"If you mean they'd leave our country alone—"
"I don't," said Nolan. "They'd destroy it. They'd have to. So they might as well destroy it out of hand and destroy most of the fighting potential and a lot of resolution in the West. A well handled atomic-missile bombardment and some luck, and they could take over the rest of the world without trouble. I think that's the practical thing for them to do. I think they'll do it if they can."

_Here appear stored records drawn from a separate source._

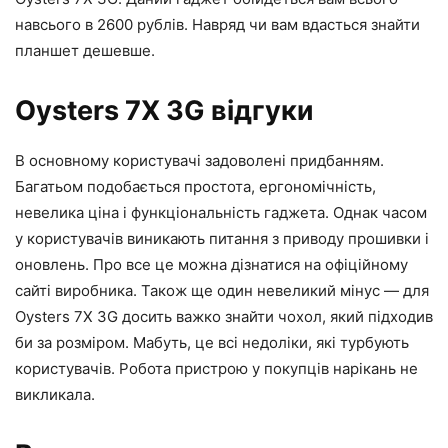
навсього в 2600 рублів. Навряд чи вам вдасться знайти
планшет дешевше.
Oysters 7X 3G відгуки
В основному користувачі задоволені придбанням.
Багатьом подобається простота, ергономічність,
невелика ціна і функціональність гаджета. Однак часом
у користувачів виникають питання з приводу прошивки і
оновлень. Про все це можна дізнатися на офіційному
сайті виробника. Також ще один невеликий мінус — для
Oysters 7X 3G досить важко знайти чохол, який підходив
би за розміром. Мабуть, це всі недоліки, які турбують
користувачів. Робота пристрою у покупців нарікань не
викликала.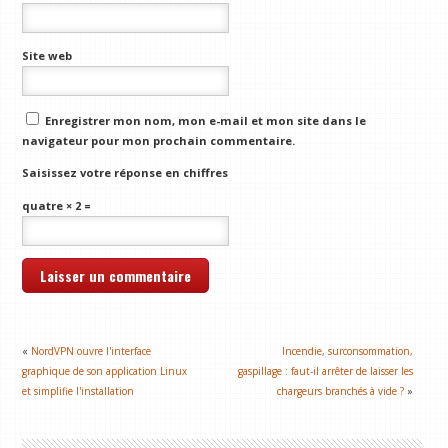
Site web
Enregistrer mon nom, mon e-mail et mon site dans le
navigateur pour mon prochain commentaire.
Saisissez votre réponse en chiffres
quatre × 2 =
«
NordVPN ouvre l'interface
Incendie, surconsommation,
graphique de son application Linux
gaspillage : faut-il arrêter de laisser les
et simplifie l'installation
chargeurs branchés à vide ?
»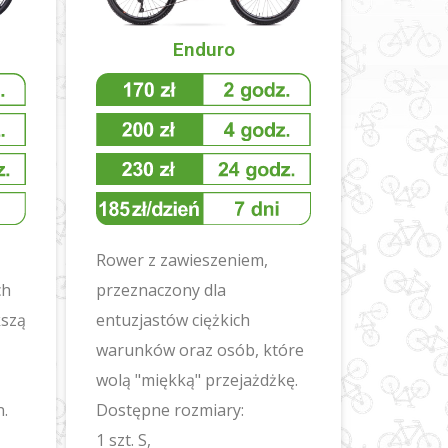
Enduro
Rower z zawieszeniem,
ch
przeznaczony dla
kszą
entuzjastów ciężkich
warunków oraz osób, które
wolą "miękką" przejażdżkę.
n.
Dostępne rozmiary:
1 szt. S,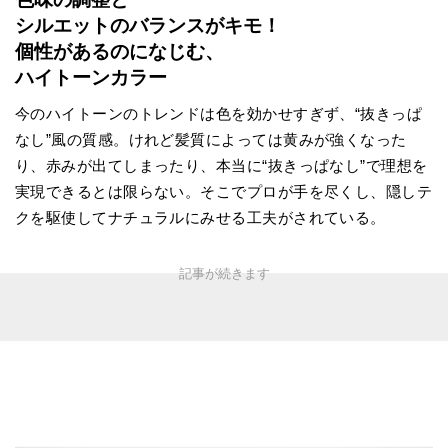
シルエットのバランスがキモ！
個性があるのになじむ、
ハイトーンカラー
今のハイトーンのトレンドは色を効かせすぎず、“抜きっぱ
なし”風の質感。けれど髪質によっては黄みが強くなった
り、赤みが出てしまったり、本当に“抜きっぱなし”で理想を
実現できるとは限らない。そこでプロが手を尽くし、隠しテ
クを駆使してナチュラルにみせる工夫がされている。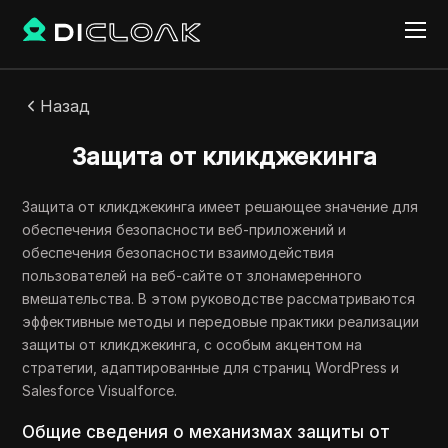
Назад
Защита от кликджекинга
Защита от кликджекинга имеет решающее значение для
обеспечения безопасности веб-приложений и
обеспечения безопасности взаимодействия
пользователей на веб-сайте от злонамеренного
вмешательства. В этом руководстве рассматриваются
эффективные методы и передовые практики реализации
защиты от кликджекинга, с особым акцентом на
стратегии, адаптированные для страниц WordPress и
Salesforce Visualforce.
Общие сведения о механизмах защиты от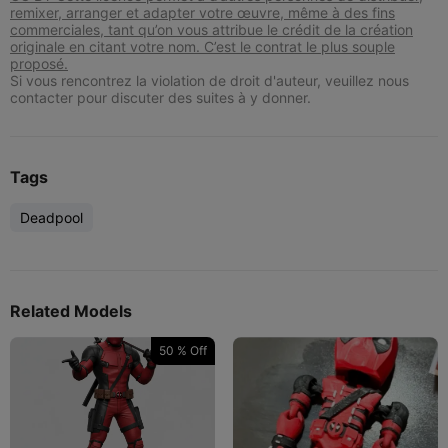
remixer, arranger et adapter votre œuvre, même à des fins
commerciales, tant qu’on vous attribue le crédit de la création
originale en citant votre nom. C’est le contrat le plus souple
proposé.
Si vous rencontrez la violation de droit d'auteur, veuillez nous
contacter pour discuter des suites à y donner.
Tags
Deadpool
Related Models
50 % Off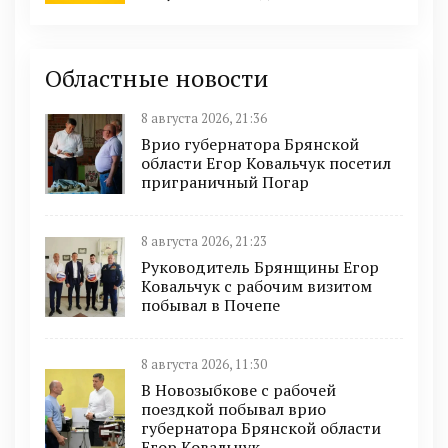
Областные новости
8 августа 2026, 21:36
Врио губернатора Брянской
области Егор Ковальчук посетил
приграничный Погар
8 августа 2026, 21:23
Руководитель Брянщины Егор
Ковальчук с рабочим визитом
побывал в Почепе
8 августа 2026, 11:30
В Новозыбкове с рабочей
поездкой побывал врио
губернатора Брянской области
Егор Ковальчук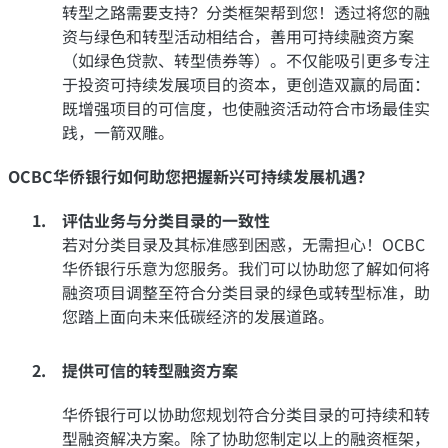
转型之路需要支持？分类框架帮到您！透过将您的融
资与绿色和转型活动相结合，善用可持续融资方案
（如绿色贷款、转型债券等）。不仅能吸引更多专注
于投资可持续发展项目的资本，更创造双赢的局面：
既增强项目的可信度，也使融资活动符合市场最佳实
践，一箭双雕。
OCBC华侨银行如何助您把握新兴可持续发展机遇？
评估业务与分类目录的一致性
若对分类目录及其标准感到困惑，无需担心！OCBC
华侨银行乐意为您服务。我们可以协助您了解如何将
融资项目调整至符合分类目录的绿色或转型标准，助
您踏上面向未来低碳经济的发展道路。
提供可信的转型融资方案
华侨银行可以协助您规划符合分类目录的可持续和转
型融资解决方案。除了协助您制定以上的融资框架，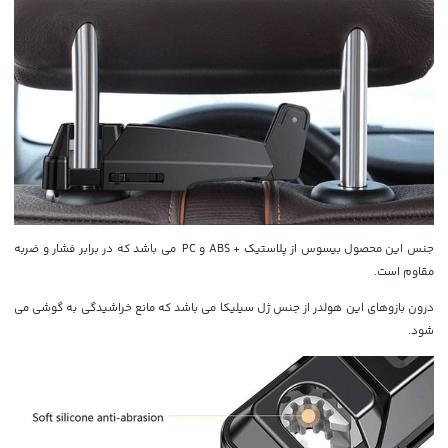
جنس این محصول بیسوس از پلاستیک + ABS و PC
می باشد که در برابر فشار و ضربه
مقاوم است.
درون بازوهای این هولدر از جنس ژل سیلیکا می باشد که مانع خراشیدگی به گوشی می
شود.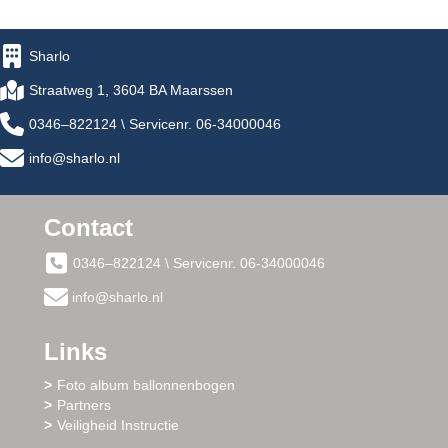
Sharlo
Straatweg 1, 3604 BA Maarssen
0346–822124 \ Servicenr. 06-34000046
info@sharlo.nl
Contact
0346–822124 \ Servicenr. 06-34000046
info@sharlo.nl
Links
Foto album ballonnenbogen
Partners
Veiligheid Instructie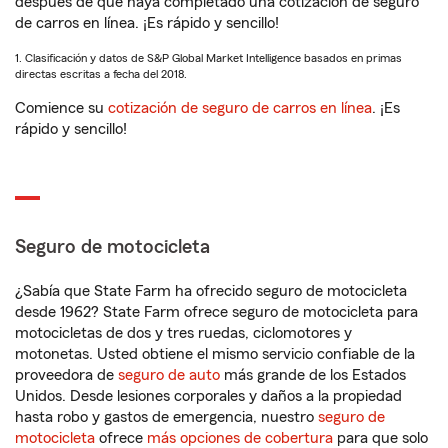
después de que haya completado una cotización de seguro
de carros en línea. ¡Es rápido y sencillo!
1. Clasificación y datos de S&P Global Market Intelligence basados en primas
directas escritas a fecha del 2018.
Comience su
cotización de seguro de carros en línea
. ¡Es
rápido y sencillo!
Seguro de motocicleta
¿Sabía que State Farm ha ofrecido seguro de motocicleta
desde 1962? State Farm ofrece seguro de motocicleta para
motocicletas de dos y tres ruedas, ciclomotores y
motonetas. Usted obtiene el mismo servicio confiable de la
proveedora de
seguro de auto
más grande de los Estados
Unidos. Desde lesiones corporales y daños a la propiedad
hasta robo y gastos de emergencia, nuestro
seguro de
motocicleta
ofrece
más opciones de cobertura
para que solo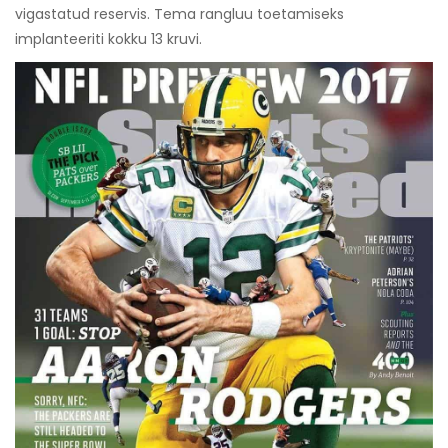
vigastatud reservis. Tema rangluu toetamiseks
implanteeriti kokku 13 kruvi.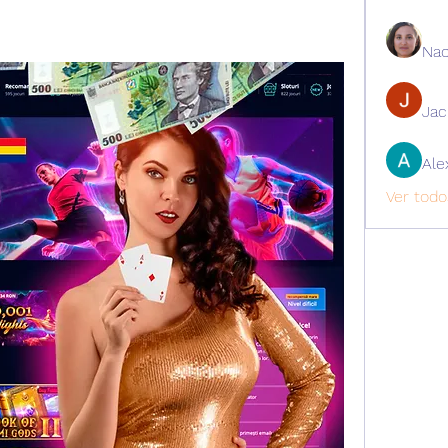
Nao
Ja
Ale
Ver todo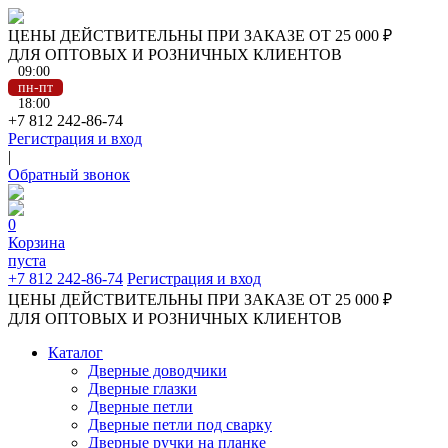
ЦЕНЫ ДЕЙСТВИТЕЛЬНЫ ПРИ ЗАКАЗЕ ОТ 25 000 ₽
ДЛЯ ОПТОВЫХ И РОЗНИЧНЫХ КЛИЕНТОВ
09:00
пн-пт
18:00
+7 812 242-86-74
Регистрация и вход
|
Обратный звонок
0
Корзина
пуста
+7 812 242-86-74
Регистрация и вход
ЦЕНЫ ДЕЙСТВИТЕЛЬНЫ ПРИ ЗАКАЗЕ ОТ 25 000 ₽
ДЛЯ ОПТОВЫХ И РОЗНИЧНЫХ КЛИЕНТОВ
Каталог
Дверные доводчики
Дверные глазки
Дверные петли
Дверные петли под сварку
Дверные ручки на планке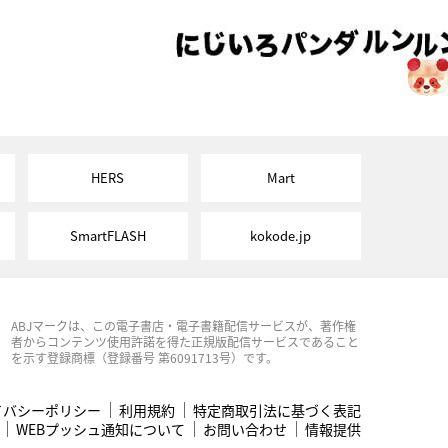
HERS
Mart
SmartFLASH
kokode.jp
ABJマークは、この電子書店・電子書籍配信サービスが、著作権
者からコンテンツ使用許諾を得た正規版配信サービスであること
を示す登録商標（登録番号 第6091713号）です。
イバシーポリシー
利用規約
特定商取引法に基づく表記
WEBプッシュ通知について
お問い合わせ
情報提供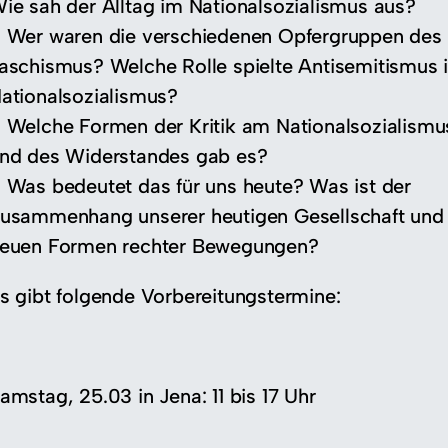
ie sah der Alltag im Nationalsozialismus aus?
 Wer waren die verschiedenen Opfergruppen des
aschismus? Welche Rolle spielte Antisemitismus 
ationalsozialismus?
 Welche Formen der Kritik am Nationalsozialismu
nd des Widerstandes gab es?
 Was bedeutet das für uns heute? Was ist der
usammenhang unserer heutigen Gesellschaft und
euen Formen rechter Bewegungen?
s gibt folgende Vorbereitungstermine:
amstag, 25.03 in Jena: 11 bis 17 Uhr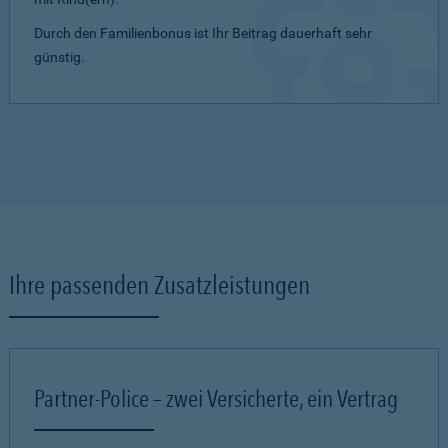
Durch den Familienbonus ist Ihr Beitrag dauerhaft sehr
günstig.
Ihre passenden Zusatzleistungen
Partner-Police – zwei Versicherte, ein Vertrag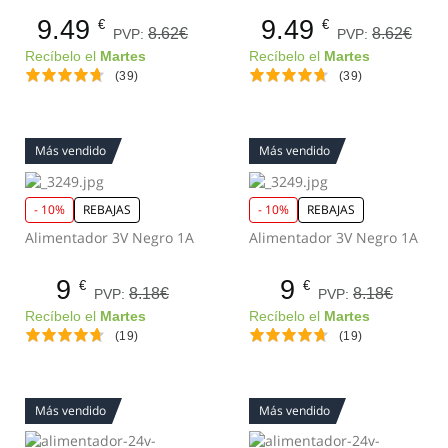
9.49
9.49
€
€
8.62€
8.62€
PVP:
PVP:
Recíbelo el
Martes
Recíbelo el
Martes
(39)
(39)
Más vendido
Más vendido
- 10%
REBAJAS
- 10%
REBAJAS
Alimentador 3V Negro 1A
Alimentador 3V Negro 1A
9
9
€
€
8.18€
8.18€
PVP:
PVP:
Recíbelo el
Martes
Recíbelo el
Martes
(19)
(19)
Más vendido
Más vendido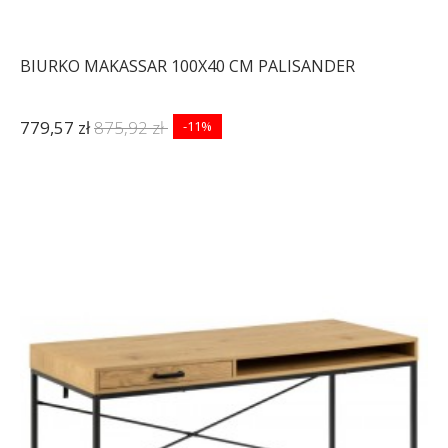
BIURKO MAKASSAR 100X40 CM PALISANDER
779,57 zł
875,92 zł
-11%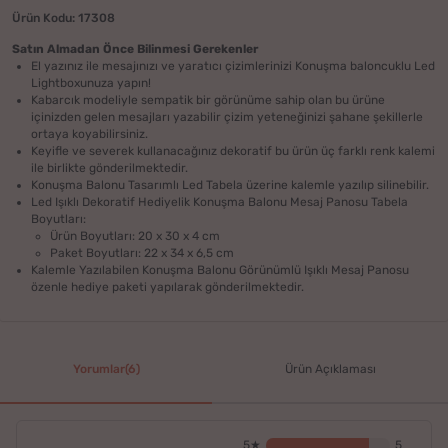
Ürün Kodu: 17308
Satın Almadan Önce Bilinmesi Gerekenler
El yazınız ile mesajınızı ve yaratıcı çizimlerinizi Konuşma baloncuklu Led
Lightboxunuza yapın!
Kabarcık modeliyle sempatik bir görünüme sahip olan bu ürüne
içinizden gelen mesajları yazabilir çizim yeteneğinizi şahane şekillerle
ortaya koyabilirsiniz.
Keyifle ve severek kullanacağınız dekoratif bu ürün üç farklı renk kalemi
ile birlikte gönderilmektedir.
Konuşma Balonu Tasarımlı Led Tabela üzerine kalemle yazılıp silinebilir.
Led Işıklı Dekoratif Hediyelik Konuşma Balonu Mesaj Panosu Tabela
Boyutları:
Ürün Boyutları: 20 x 30 x 4 cm
Paket Boyutları: 22 x 34 x 6,5 cm
Kalemle Yazılabilen Konuşma Balonu Görünümlü Işıklı Mesaj Panosu
özenle hediye paketi yapılarak gönderilmektedir.
Yorumlar(6)
Ürün Açıklaması
5★
5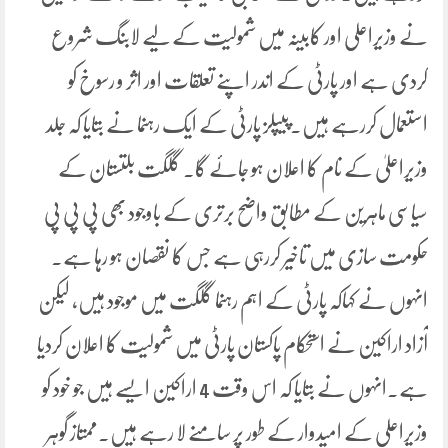
نے وزیراعلی اور کابینہ میں شمولیت کے لیے لابنگ شروع
کردی ہے اور پارٹی کے اندر اپنے تعلقات اور اثر و رسوخ کو
استعمال کررہے ہیں۔پیپلز پارٹی کے ایک رہنما نے بتایا کہ جلد
وزیراعلیٰ کے نام کا اعلان ہو جائے گا۔ گلگت بلتستان کے
سیاسی ماہرین کے مطابق واضح برتری کے باوجود بھی پی پی پی
حکومت سازی میں تاخیر کررہی ہے جس کا نقصان ہو رہا ہے۔
انہوں نے کہاکہ پارٹی کے اہم رہنما گلگت میں موجود ہیں، لیکن
آزاد اراکین نے استحکام پاکستان پارٹی میں شمولیت کا اعلان کردیا
ہے۔انہوں نے بتایا کہ اس وقت 4 اراکین ایسے ہیں جو خود کو
وزیراعلی کے امیدوار کے طور پر سامنے لا رہے ہیں۔ممتاز گوہر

The skipper grimaced. Then he said, almost ashamedly:
"Maybe we're talking nonsense, Nolan. Maybe we've just got bad cases of nerves. Maybe things have gotten better since we left. We could arrive back home and find nobody even dreaming of war any more!"
"That," said Nolan, "would scare me to death. That would be the time to make a sneak attack!"
Which was pessimism. But nothing else seemed justified. It was not even easy to be hopeful about the value of the fifth-planet weapon to the Western Defensive Alliance. The WDA couldn't use it in a preventive war. Their people wouldn't allow it. The initiative would always remain with the Coms.
The Lotus moved Earthward. She carried a more deadly instrument for war than men had ever dreamed of. But the ship's company daily jittered a little more violently.
The war might have been fought and be over by now. If it had, the Coms would have won it.
The Coordinator for the WDA handed the Com Ambassador his passport.